They Went Quiet. I Went Walking
This past week didn’t unravel in any dramatic way.
I didn’t get fired.
I didn’t burn out.
There was no spectacular implosion or existential epiphany.
Just… a long, slow ghosting.
The truth is, the contract had been wobbling for a while.
Not because of anything I did—if anything, I held the line while everything around me felt disorganised, unstructured, and just messy.
It was like trying to build a house on shifting sand—no foundations, no feedback, just the constant stress of second-guessing what was needed in the silence.
And let’s be honest: they were probably struggling behind the scenes. Financially. Strategically.
You can feel that kind of tension, even when no one names it out loud.
So yes, they ended the contract.
But I’d already handed in my notice.
They negotiated hard to keep me. I stayed—on my terms—and kept showing up until the end.
Still, being met with silence right up to the final days? That’s a special kind of erasure.
It made me re-evaluate everything.
For a long time, I told myself my side projects—the list is very very very long —would take off… if only I had the time.
That was the story: “Once I get through this contract,” “Once I’ve cleared my plate,” “Once I’m not so tired…”
But when the contract disappeared, so did the excuse.
Suddenly, it wasn’t about time or energy anymore.
It was about facing the reality that maybe these side hustles wouldn’t work.
That maybe I’d poured energy into something that would never return the favour.
And weirdly? That was freeing.
Because instead of chasing outcomes, I started looking inward.
Instead of asking “Will this make money?”, I started asking “Will this make me proud?”
Would I publish those books just for me?
Would I call it a win even if no one buys them, but I finished them?
It was a paradigm shift—uncomfortable, but honest.
I haven’t given up. I’ve just changed the lens.
And then, like magic wrapped in a voice note, came my bestie.
B. My human lighthouse in the fog.
We didn’t talk about deliverables or next steps.
We talked about nothing and everything in the way only best friends can—jumping from existential dread to inappropriate jokes with zero warning.
No fixing. Just presence.
At some point in the chaos, we created a ridiculous, brilliant “missing person” ad—searching for our male equivalent (which, frankly, may not exist). I told her to print it out and post it in every bus shelter near her flat so she could finally exit her “hypogamy phase“.
Bestie WLTM
A rare specimen required: the male version of a brilliant woman—borderline mystical, outrageously funny, and just a touch too perceptive for this world.
WANTED PROFILE:
– Able to debate the meaning of life and the correct cheese order on a charcuterie board
– Knows Mercury in retrograde isn’t a valid excuse… but also, kind of is
– Reads the energy in a room like a pro, but absolutely fine with shared silence under a blanket
– Responds to “I want to quit everything and open a cheese shop in the Cévennes” with “Cool, but we’re taking the cats”
BONUS SKILLS:
– Makes coffee strong enough to seal a Faustian pact
– Doesn’t panic when she goes from laughing to crying in 0.6 seconds
– Manages a post-brunch existential crisis with grace (or at least chocolate)

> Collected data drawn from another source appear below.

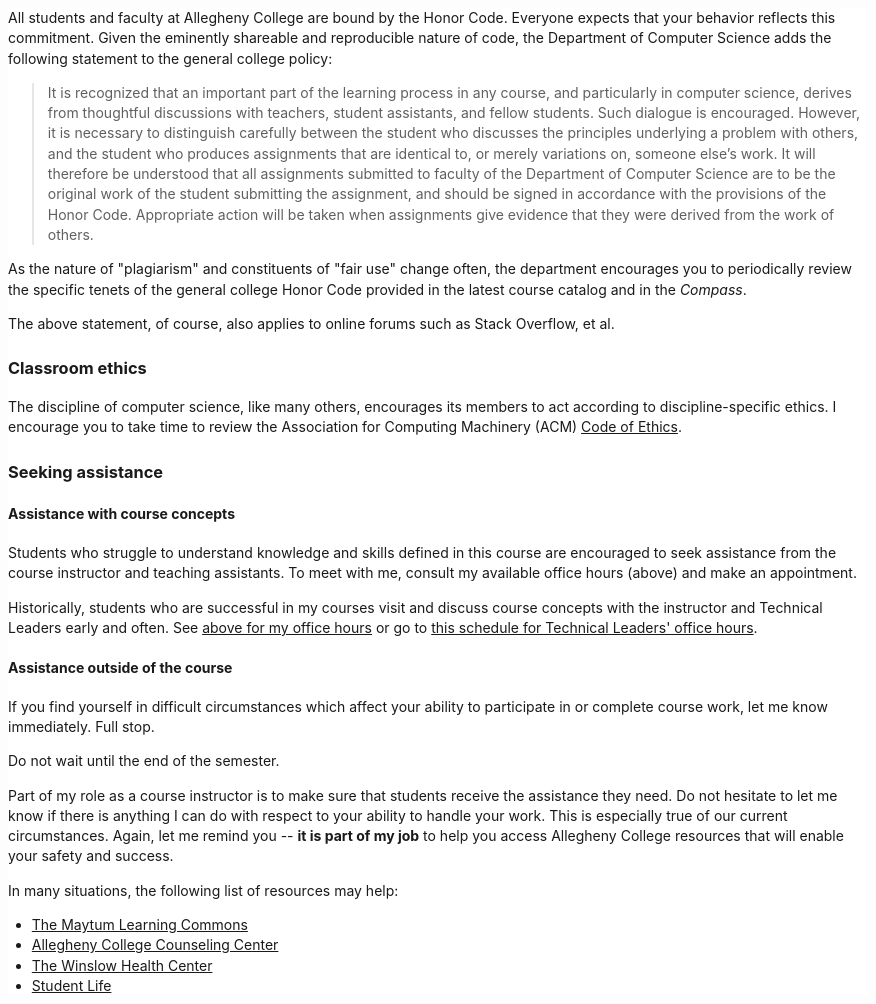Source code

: All students and faculty at Allegheny College are bound by the Honor Code. Everyone expects that your behavior reflects this commitment. Given the eminently shareable and reproducible nature of code, the Department of Computer Science adds the following statement to the general college policy:

> It is recognized that an important part of the learning process in any course, and particularly in computer science, derives from thoughtful discussions with teachers, student assistants, and fellow students.  Such dialogue is encouraged.  However, it is necessary to distinguish carefully between the student who discusses the principles underlying a problem with others, and the student who produces assignments that are identical to, or merely variations on, someone else’s work.  It will therefore be understood that all assignments submitted to faculty of the Department of Computer Science are to be the original work of the student submitting the assignment, and should be signed in accordance with the provisions of the Honor Code.  Appropriate action will be taken when assignments give evidence that they were derived from the work of others.

As the nature of "plagiarism" and constituents of "fair use" change often, the department encourages you to periodically review the specific tenets of the general college Honor Code provided in the latest course catalog and in the _Compass_.

The above statement, of course, also applies to online forums such as Stack Overflow, et al.

### Classroom ethics

The discipline of computer science, like many others, encourages its members to act according to discipline-specific ethics. I encourage you to take time to review the Association for Computing Machinery (ACM) [Code of Ethics](https://www.acm.org/binaries/content/assets/about/acm-code-of-ethics-booklet.pdf).

### Seeking assistance

#### Assistance with course concepts

Students who struggle to understand knowledge and skills defined in this course are encouraged to seek assistance from the course instructor and teaching assistants. To meet with me, consult my available office hours (above) and make an appointment.

Historically, students who are successful in my courses visit and discuss course concepts with the instructor and Technical Leaders early and often. See [above for my office hours](#office-hours) or go to [this schedule for Technical Leaders' office hours](https://www.cs.allegheny.edu/teaching/technicalleaders/).

#### Assistance outside of the course

If you find yourself in difficult circumstances which affect your ability to participate in or complete course work, let me know immediately. Full stop.

Do not wait until the end of the semester. 

Part of my role as a course instructor is to make sure that students receive the assistance they need. Do not hesitate to let me know if there is anything I can do with respect to your ability to handle your work. This is especially true of our current circumstances. Again, let me remind you -- __**it is part of my job**__ to help you access Allegheny College resources that will enable your safety and success.

In many situations, the following list of resources may help:

* [The Maytum Learning Commons](https://sites.allegheny.edu/learningcommons/)
* [Allegheny College Counseling Center](https://sites.allegheny.edu/learningcommons/)
* [The Winslow Health Center](https://sites.allegheny.edu/healthcenter/)
* [Student Life](https://sites.allegheny.edu/studentlife/)
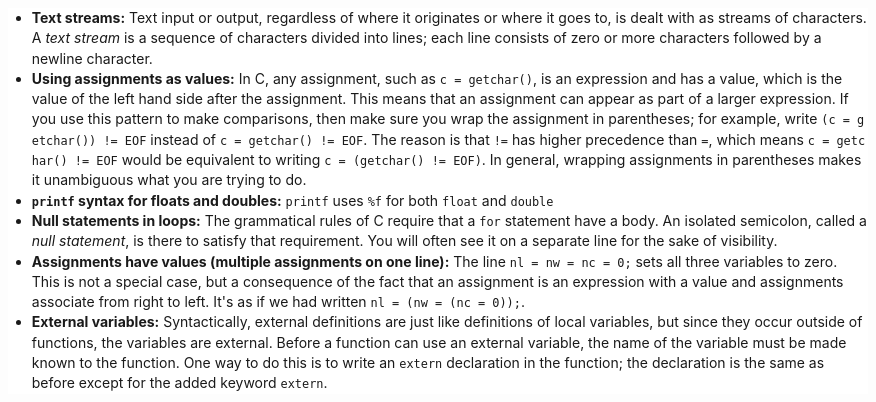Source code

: - **Text streams:** Text input or output, regardless of where it originates or where it goes to, is dealt with as streams of characters. A *text stream* is a sequence of characters divided into lines; each line consists of zero or more characters followed by a newline character.
- **Using assignments as values:** In C, any assignment, such as `c = getchar()`, is an expression and has a value, which is the value of the left hand side after the assignment. This means that an assignment can appear as part of a larger expression. If you use this pattern to make comparisons, then make sure you wrap the assignment in parentheses; for example, write `(c = getchar()) != EOF` instead of `c = getchar() != EOF`. The reason is that `!=` has higher precedence than `=`, which means `c = getchar() != EOF` would be equivalent to writing `c = (getchar() != EOF)`. In general, wrapping assignments in parentheses makes it unambiguous what you are trying to do.
- **`printf` syntax for floats and doubles:** `printf` uses `%f` for both `float` and `double`
- **Null statements in loops:** The grammatical rules of C require that a `for` statement have a body. An isolated semicolon, called a *null statement*, is there to satisfy that requirement. You will often see it on a separate line for the sake of visibility.
- **Assignments have values (multiple assignments on one line):** The line `nl = nw = nc = 0;` sets all three variables to zero. This is not a special case, but a consequence of the fact that an assignment is an expression with a value and assignments associate from right to left. It's as if we had written `nl = (nw = (nc = 0));`.
- **External variables:** Syntactically, external definitions are just like definitions of local variables, but since they occur outside of functions, the variables are external. Before a function can use an external variable, the name of the variable must be made known to the function. One way to do this is to write an `extern` declaration in the function; the declaration is the same as before except for the added keyword `extern`.
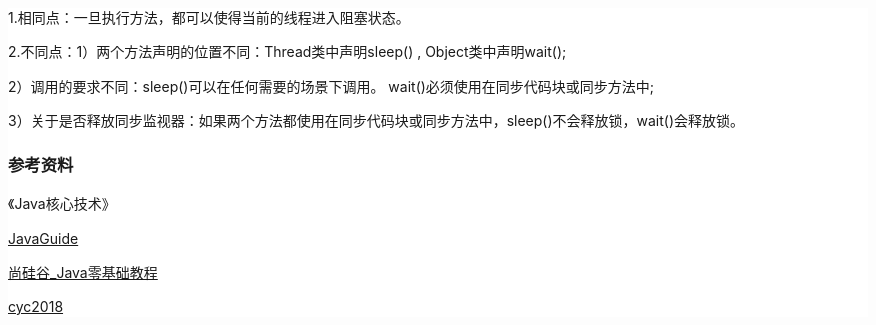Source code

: 1.相同点：一旦执行方法，都可以使得当前的线程进入阻塞状态。

2.不同点：1）两个方法声明的位置不同：Thread类中声明sleep() , Object类中声明wait();

2）调用的要求不同：sleep()可以在任何需要的场景下调用。 wait()必须使用在同步代码块或同步方法中;

3）关于是否释放同步监视器：如果两个方法都使用在同步代码块或同步方法中，sleep()不会释放锁，wait()会释放锁。



### 参考资料

《Java核心技术》



[JavaGuide](https://snailclimb.gitee.io/javaguide/#/docs/java/basis/Java%E5%9F%BA%E7%A1%80%E7%9F%A5%E8%AF%86?id=_1-java-%e5%9f%ba%e6%9c%ac%e5%8a%9f)

[尚硅谷_Java零基础教程](https://www.bilibili.com/video/BV1Kb411W75N?p=443)

[cyc2018](http://www.cyc2018.xyz/)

– Has strong, unshakable opinions on the best biscuit for tea-dunking
MISSION:
Be her equal, her ally, her mirror—sometimes foggy, but always faithful.
Kitchen dance partner.
Witness to her brilliance, supporter of her doubt, and official cheerleader when she dares, creates, or burns it all down to start again.
ABSOLUTELY NO:
Bland men. Lukewarm hearts. Floppy minds.
If your bio starts with “I’m a nice guy if you give me a chance,” kindly keep walking.
Because when the universe is ridiculous, laughter is defiance.
And being seen—truly seen—by your best person? That’s a better reset than any morning routine.
And despite it all—despite the meh, the bruised ego, the early-morning doubt—I kept showing up for me.
I walked every single day, even when I didn’t want to.
I fed myself well, even when I was tempted to sink into sugar and distraction.
I ticked two ISO policies off my list before 8am—not to impress anyone, but to leave clean footprints behind me.
I still don’t know if any of this will “work.”
But I do know this:
I kept walking. I kept working. I kept nourishing my body and holding my boundaries.
I did the right thing—not because someone told me to, not because it looked good on paper, but because I could look myself in the mirror and say:
“That was the right way to leave.”
So no tears.
No epic farewell emails full of promises to stay in touch foreverrrr.
Just a quiet, thoughtful Thanks for all the fish… and don’t forget your towel.
(Not that I’d ever actually send that to them. That kind of gold? Not available for free.)